Ce granite ne représente donc pas un véritable pluton* intrusif mais plutôt un granite d'anatexie, c'est-à-dire formé par fusion sur place, puis expulsé vers le haut par les mouvements tectoniques hercyniens. Il est d'ailleurs affecté par la même foliation que son encaissant gneissique (bien qu'elle y soit moins intense).
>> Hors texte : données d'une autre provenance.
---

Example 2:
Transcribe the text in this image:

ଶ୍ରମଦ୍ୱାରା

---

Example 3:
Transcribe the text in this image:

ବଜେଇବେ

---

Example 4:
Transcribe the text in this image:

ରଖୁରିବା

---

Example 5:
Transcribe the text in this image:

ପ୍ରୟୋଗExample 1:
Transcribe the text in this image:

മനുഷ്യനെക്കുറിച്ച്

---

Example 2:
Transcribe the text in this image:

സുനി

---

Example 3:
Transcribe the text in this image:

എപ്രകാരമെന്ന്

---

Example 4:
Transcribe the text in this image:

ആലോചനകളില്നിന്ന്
L'encaissant du pluton* est constitué
par des gneiss anciennement qualifiés de "leptynitiques"*
(ex "série brune"), qui ne correspondent pas,
en fait, à des alternances de matériel volcanique
(séries "spilite-keratophyre") mais au métamorphisme
d'une série pélitique avec rares passées
volcano-détritiques. Ces gneiss "d'Allemont", dits "leptynitiques" ou "micacés" et, plus souvent désormais, "biotitiques" ou "à deux micas",
sont considérés comme très anciens, datant
sans doute du Paléozoïque inférieur ou peut-être
du Précambrien. Ils sont distincts des gneiss du complexe
plutono-volcanique de Belledonne dont ils sont d'ailleurs séparés
par une cassure majeure, l'accident d'Allemont
Les gneiss d'Allemont constituent la voûte d'un vaste anticlinal,
très ouvert, ayant le pluton* des Sept Laux pour coeur.
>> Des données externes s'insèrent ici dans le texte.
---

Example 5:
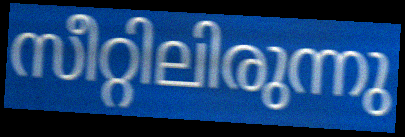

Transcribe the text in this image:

സീറ്റിലിരുന്നു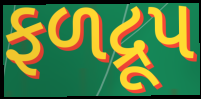
ફળદ્રૂપ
Sur le flanc est de cette voûte anticlinale se développe,
au dessus du granite, une frange de quelques centaines de mètres,
de roches recristallisées et injectées de petits
filons d'aplite* ou de pegmatite*. Peu au dessus les gneiss passent
à des faciès de plus en plus amphiboliques, voire
à des amphibolites* (ex "série verte")
qui y affleurent en bandes alternantes. Du côté ouest,
au contraire, les gneiss d'Allemont viennent en contact brutal
avec le granite par l'intermédiaire de la grande faille
de la Belle Étoile, qui surhausse le coeur de l'anticlinal.
La crête faîtière du massif des Sept Laux, depuis les lacs des Sept Laux jusqu'au col du Merlet, est taillée dans ces gneiss, la plupart des sommets principaux (tel le Puy Gris) étant formés par les bandes de gneiss les plus amphiboliques. Ces alternances de gneiss plus ou moins amphiboliques sont tranchées obliquement par la grande cassure hercynienne du décrochement de Saint-Rémy (appelée plus au sud-ouest "accident de Fond-de-France"), dont le rejet dextre, pluri-kilométrique, ramène le granite vers le nord-est, jusqu'à former la crête faîtière du massif d'Allevard, au nord du col du Merlet.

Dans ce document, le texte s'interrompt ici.